**HOW TO COMPLETE THIS TASK**
Retype the lines from the start of the records through the line containing "gillar jag bäst", including that line. Leave the pictures out of your answer.

Stored records:
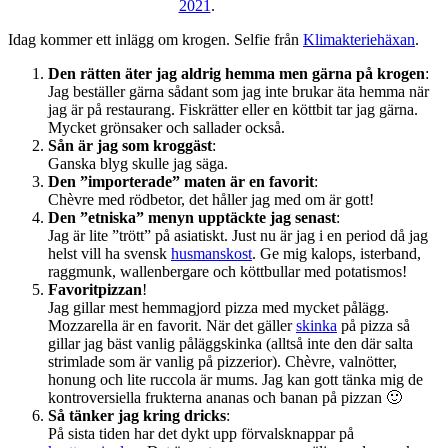
2021
.
Idag kommer ett inlägg om krogen. Selfie från
Klimakteriehäxan
.
Den rätten äter jag aldrig hemma men gärna på krogen
:
Jag beställer gärna sådant som jag inte brukar äta hemma när
jag är på restaurang. Fiskrätter eller en köttbit tar jag gärna.
Mycket grönsaker och sallader också.
Sån är jag som kroggäst
:
Ganska blyg skulle jag säga.
Den ”importerade” maten är en favorit
:
Chèvre med rödbetor, det håller jag med om är gott!
Den ”etniska” menyn upptäckte jag senast
:
Jag är lite ”trött” på asiatiskt. Just nu är jag i en period då jag
helst vill ha svensk
husmanskost
. Ge mig kalops, isterband,
raggmunk, wallenbergare och köttbullar med potatismos!
Favoritpizzan
!
Jag gillar mest hemmagjord pizza med mycket pålägg.
Mozzarella är en favorit. När det gäller
skinka
på pizza så
gillar jag bäst vanlig påläggskinka (alltså inte den där salta
strimlade som är vanlig på pizzerior). Chèvre, valnötter,
honung och lite ruccola är mums. Jag kan gott tänka mig de
kontroversiella frukterna ananas och banan på pizzan 🙂
Så tänker jag kring dricks
:
På sista tiden har det dykt upp förvalsknappar på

**ANSWER TO THIS TASK**
2021
.
Idag kommer ett inlägg om krogen. Selfie från
Klimakteriehäxan
.
Den rätten äter jag aldrig hemma men gärna på krogen
:
Jag beställer gärna sådant som jag inte brukar äta hemma när
jag är på restaurang. Fiskrätter eller en köttbit tar jag gärna.
Mycket grönsaker och sallader också.
Sån är jag som kroggäst
:
Ganska blyg skulle jag säga.
Den ”importerade” maten är en favorit
:
Chèvre med rödbetor, det håller jag med om är gott!
Den ”etniska” menyn upptäckte jag senast
:
Jag är lite ”trött” på asiatiskt. Just nu är jag i en period då jag
helst vill ha svensk
husmanskost
. Ge mig kalops, isterband,
raggmunk, wallenbergare och köttbullar med potatismos!
Favoritpizzan
!
Jag gillar mest hemmagjord pizza med mycket pålägg.
Mozzarella är en favorit. När det gäller
skinka
på pizza så
gillar jag bäst vanlig påläggskinka (alltså inte den där salta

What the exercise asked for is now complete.